All belief is a cover up for insecurity. Romm, Tamino and Mann are just like Deprak Chopra

stephen richards
August 17, 2010 8:07 am

Jaye
that after an experiment shows that a theory or some aspect of a theory is nullified the experimenter must show an alternative theory
Suggest you read Feynman. This is not STRICTLY true. It is not necessary to show an alternate theory merely to show where the current theory breaks down.

August 17, 2010 8:17 am

Henry DaveSpringer
The paper that confirmed to me that CO2 is (also) cooling the atmosphere by re-radiating sunshine is this one:
http://www.iop.org/EJ/article/0004-637X/644/1/551/64090.web.pdf?request-id=76e1a830-4451-4c80-aa58-4728c1d646ec
they measured this radiation as it bounced back to earth from the moon. So the direction of the radiation was:sun-earth-moon-earth. Follow the green line in fig. 6, bottom. Note that it already starts at 1.2 um, then one peak at 1.4 um, then various peaks at 1.6 um and 3 big peaks at 2 um.
This paper here shows that there is absorption of CO2 at between 0.21 and 0.19 um (close to 202 nm):
http://www.nat.vu.nl/en/sec/atom/Publications/pdf/DUV-CO2.pdf
There are other papers that I can look for again that will show that there are also absorptions of CO2 at between 0.18 and 0.135 um and between 0.125 and 0.12 um.
We already know from the normal IR spectra that CO2 has big absorption between 4 and 5 um.
So, to sum it up, we know that CO2 has absorption in the 14-15 um range causing some warming (by re-radiating earthshine) but as shown and proved above it also has a number of absorptions in the 0-5 um range causing cooling (by re-radiating sunshine).
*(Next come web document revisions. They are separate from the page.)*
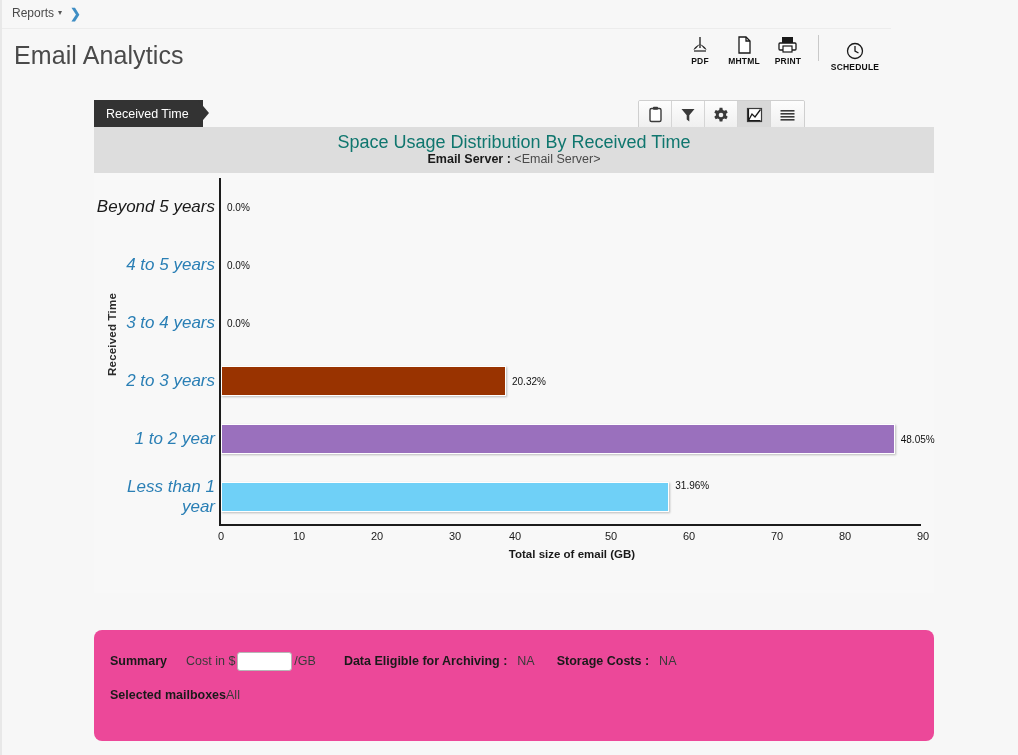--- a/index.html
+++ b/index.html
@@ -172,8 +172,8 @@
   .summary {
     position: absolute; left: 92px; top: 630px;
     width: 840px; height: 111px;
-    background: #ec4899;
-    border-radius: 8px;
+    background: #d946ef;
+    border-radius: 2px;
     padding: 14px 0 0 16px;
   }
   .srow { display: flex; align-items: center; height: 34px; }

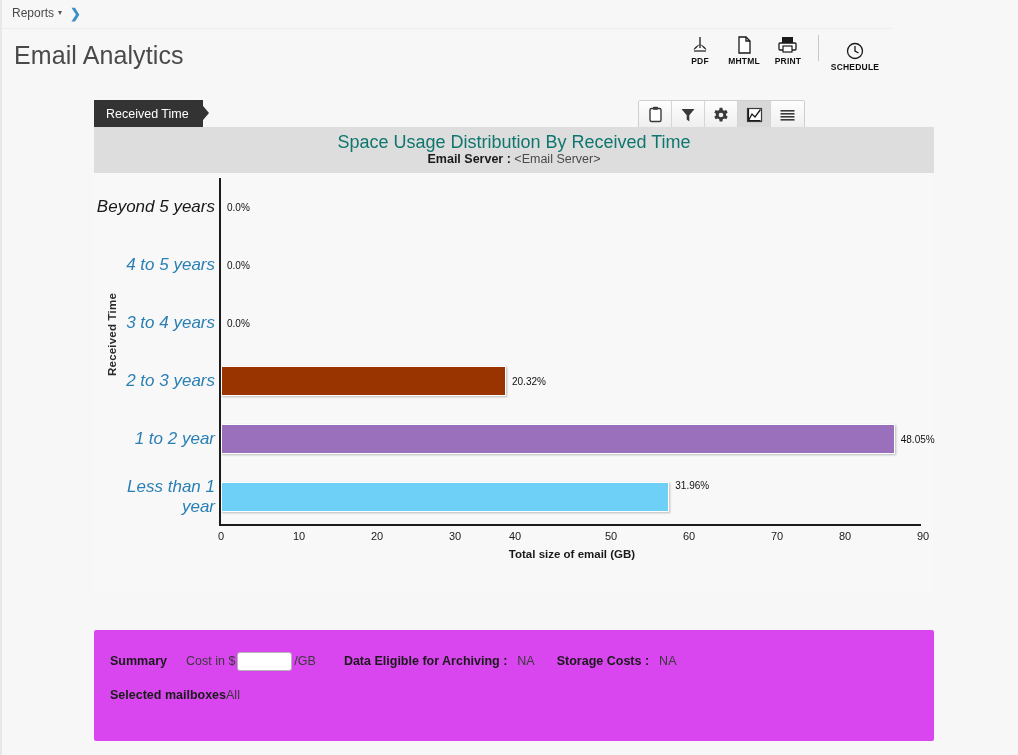--- a/index.html
+++ b/index.html
@@ -341,6 +341,10 @@
       <span class="sval" style="margin-left:10px">NA</span>
     </div>
     <div class="srow">
+      <span class="skey" style="width:76px">Filters</span>
+      <span class="sval">None</span>
+    </div>
+    <div class="srow">
       <span class="skey">Selected mailboxes</span>
       <span class="sval" style="">All</span>
     </div>

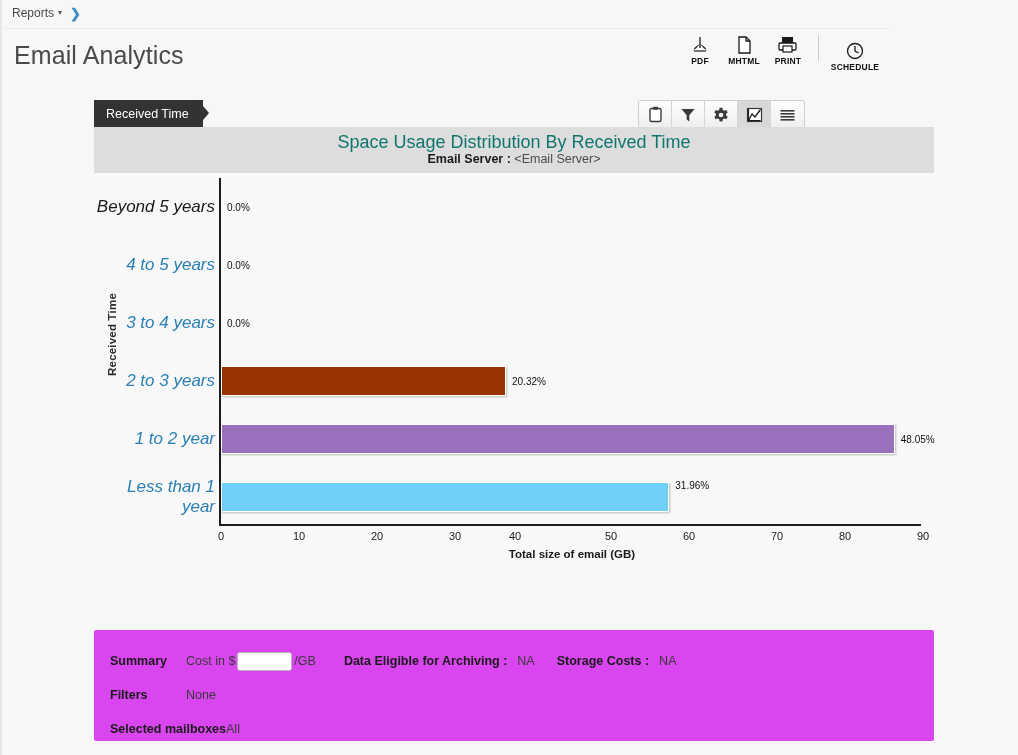--- a/index.html
+++ b/index.html
@@ -346,7 +346,7 @@
     </div>
     <div class="srow">
       <span class="skey">Selected mailboxes</span>
-      <span class="sval" style="">All</span>
+      <span class="sval" style="margin-left:8px">All</span>
     </div>
   </div>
This cooling happens at all levels where the sunshine hits on the carbon dioxide same as the earthshine. The way from the bottom to the top is the same as from top to the bottom. So, my question is: how much cooling and how much warming is caused by the CO2? How was the experiment done to determine this and where are the test results? (I am afraid that simple heat retention testing might not work here, we have to use real sunshine and real earthshine to determine the effect in W/m3 [0.03%- 0.06%]CO2/m2/24hours). I am also doubtful of just doing analysis (determining surface areas) of the spectral data, as some of the UV absorptions of CO2 have only been discovered recently. Also, I think the actual heat caused by the sun’s IR at 4-5 maybe underestimated, e.g. the amount of radiation of the sun between 4 and 5 maybe small but how many Watts does it cause? Here in Africa you can not stand in the sun for longer that 10 minutes, just because of the heat of the sun on your skin.
So your Astronomy 101 must be wrong?